# 10 Agricultural Inventions That Changed The Face Of Farming in the USA



## Vol (Jul 5, 2009)

Interesting perspective.

Regards, Mike

http://www.farmcollector.com/equipment/ten-agricultural-inventions-in-farming-history.aspx?PageId=1


----------



## deadmoose (Oct 30, 2011)

10 pre 1950.

Deere's invention did not make the cut? John's plow and the railroad would trump the bottom two on my list. Very tough to only pick ten though.


----------



## Teslan (Aug 20, 2011)

I didn't realize really where the word combine came from. A combination of thresher and harvester. Combine. I guess I never thought about where the word came from.


----------



## Vol (Jul 5, 2009)

deadmoose said:


> 10 pre 1950.
> 
> Deere's invention did not make the cut? John's plow and the railroad would trump the bottom two on my list. Very tough to only pick ten though.


Yes, that was pretty naive to leave out "the plow"....

Regards, Mike


----------



## central va farmer (Feb 14, 2015)

For everyone on this website I would add Allis Chalmers little round baler to the list. That started it all for round balers. We still have ours I've never watched it run but according to my father it will out bale our new holland br7070 baler and also our new holland 654 that we used to run, Lol he likes green balers.


----------



## cornshucker (Aug 22, 2011)

deadmoose said:


> 10 pre 1950.
> 
> Deere's invention did not make the cut? John's plow and the railroad would trump the bottom two on my list. Very tough to only pick ten though.

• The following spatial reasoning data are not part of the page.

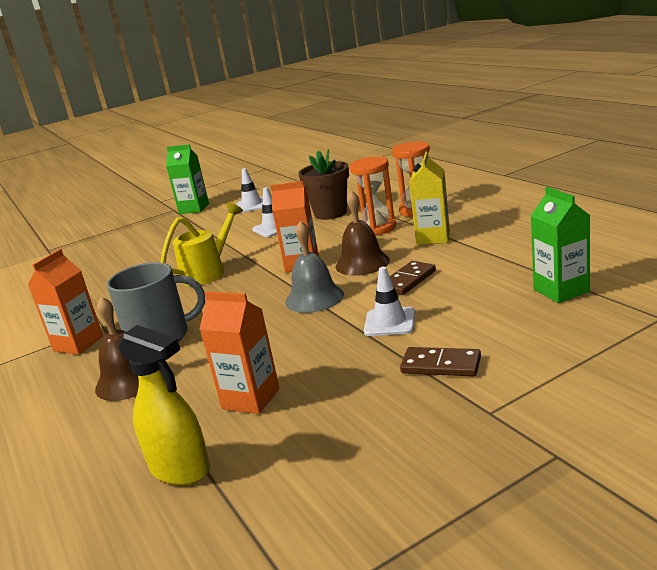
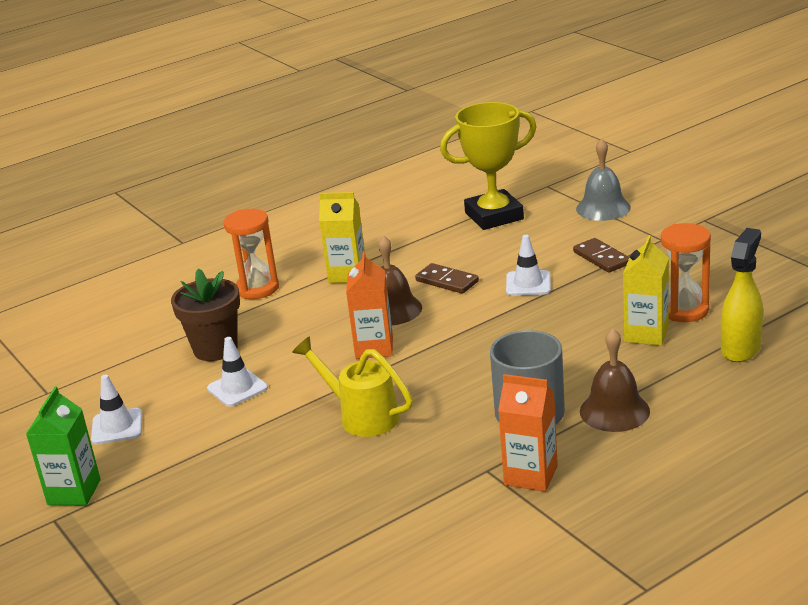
camera: 95 degrees left, 5 degrees up
orange carton [199,291,280,414] -> yellow carton [623,235,669,346]
grey bell [285,221,344,313] -> grey bell moved to [576,138,631,221]
orange hourglass [350,157,396,236] -> orange hourglass moved to [661,223,711,322]
brown domino [400,347,481,376] -> brown domino turned 45 degrees counterclockwise [573,238,630,273]
green carton [531,187,590,303] -> yellow trophy [440,102,536,230]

You're right Moose 10 not enough, probably the reason the bottom two is on the list is that practically every tractor currently manufactured in the world has rubber tires and a 3 point hitch with some form of draft control. Deere did not really invent the plow but provided the final piece of the puzzle when he hammered a saw blade made from polished steel into a plow and had the worlds first plow that would scour in sticky conditions where the cast iron plows used back east were useless in the Midwest black soil. Also give him the foresight to mass produce the plow.


----------



## deadmoose (Oct 30, 2011)

Improvement would have been a more accurate statement.


----------



## Grateful11 (Apr 5, 2009)

We visited the Cyrus McCormick Farm and Workshop in VA once. Interesting little stop for about an hour or so. What was wild was seeing his some of his reapers on display and then when we got into Amish country and actually saw one sitting in a field that they had just finished using and tying the Wheat into shocks.

http://en.wikipedia.org/wiki/Cyrus_McCormick_Farm


----------